L’intervention de la Première ministre sur TV5 Monde continue d’alimenter le débat public. Face aux critiques, l’ambassadeur PCA JEAN THIERRY MONSENEPWO est monté au créneau pour défendre la cheffe du gouvernement, JUDITH SUMINWA TULUKA dénonçant des interprétations qu’il juge hâtives et insuffisamment fondées.
Dans sa prise de position, il insiste sur la nécessité de « rétablir une lecture rigoureuse des faits », rappelant que la responsabilité d’État ne saurait être confondue avec une logique de spectacle médiatique.
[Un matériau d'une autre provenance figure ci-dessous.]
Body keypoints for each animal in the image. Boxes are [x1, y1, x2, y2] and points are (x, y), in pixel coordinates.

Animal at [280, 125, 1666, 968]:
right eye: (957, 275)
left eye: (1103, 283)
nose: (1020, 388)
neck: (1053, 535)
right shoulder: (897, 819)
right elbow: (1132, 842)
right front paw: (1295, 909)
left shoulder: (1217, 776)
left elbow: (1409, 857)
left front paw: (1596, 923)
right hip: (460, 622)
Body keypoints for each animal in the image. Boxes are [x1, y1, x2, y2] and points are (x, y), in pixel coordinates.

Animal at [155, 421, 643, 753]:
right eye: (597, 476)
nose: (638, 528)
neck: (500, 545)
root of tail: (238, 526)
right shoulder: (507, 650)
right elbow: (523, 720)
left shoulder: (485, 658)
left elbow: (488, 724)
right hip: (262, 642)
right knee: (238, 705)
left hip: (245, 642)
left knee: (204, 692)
Selon lui, l’intervention de la Première ministre ne peut être évaluée à l’aune d’une exigence de transparence instantanée et exhaustive, comme si la gestion des affaires publiques relevait d’un exercice de divulgation en direct.
L’ambassadeur met en avant les principes qui encadrent les relations internationales et la gestion migratoire, notamment la hiérarchisation de l’information, la protection des données sensibles et le respect des canaux institutionnels de communication. Il souligne que les informations relatives à l’identité et à la nationalité des migrants ne sont pas de simples données anecdotiques, mais relèvent de considérations juridiques, diplomatiques et parfois sécuritaires.

« Leur divulgation obéit à des procédures strictes et ne peut intervenir de manière improvisée sur un plateau de télévision », fait-il valoir, estimant que toute communication en la matière doit se faire dans un cadre maîtrisé.
Pour JEAN THIERRY MONSENEPWO, loin de traduire une quelconque défaillance, l’attitude de la Première ministre s’inscrit dans une logique de responsabilité étatique. En s’abstenant de livrer des informations sensibles en dehors des circuits appropriés, elle aurait, au contraire, respecté les exigences de la gouvernance contemporaine.
Il met également en garde contre une lecture « superficielle, voire politisée » de la situation, rappelant que la diplomatie et la conduite des affaires publiques ne relèvent ni de l’improvisation ni de la mise en scène. Elles reposent, selon lui, sur un équilibre entre transparence, maîtrise de l’information et protection des intérêts nationaux.
Par ailleurs sur le fond, l’ambassadeur rappelle que la position du gouvernement demeure « constante et sans ambiguïté » : il s’agit d’un accord temporaire, encadré et financé par les États-Unis, mis en œuvre dans le strict respect de la souveraineté de la République démocratique du Congo.
Dans ce contexte, il appelle à dépasser les réactions émotionnelles pour privilégier une analyse de fond, centrée sur l’action d’un État qui agit avec méthode, discernement et sens des responsabilités.
Enfin, JEAN THIERRY MONSENEPWO estime que la Première ministre « n’a pas manqué à son devoir », mais l’a exercé avec « la retenue et la rigueur qu’exige la conduite des affaires de l’État ».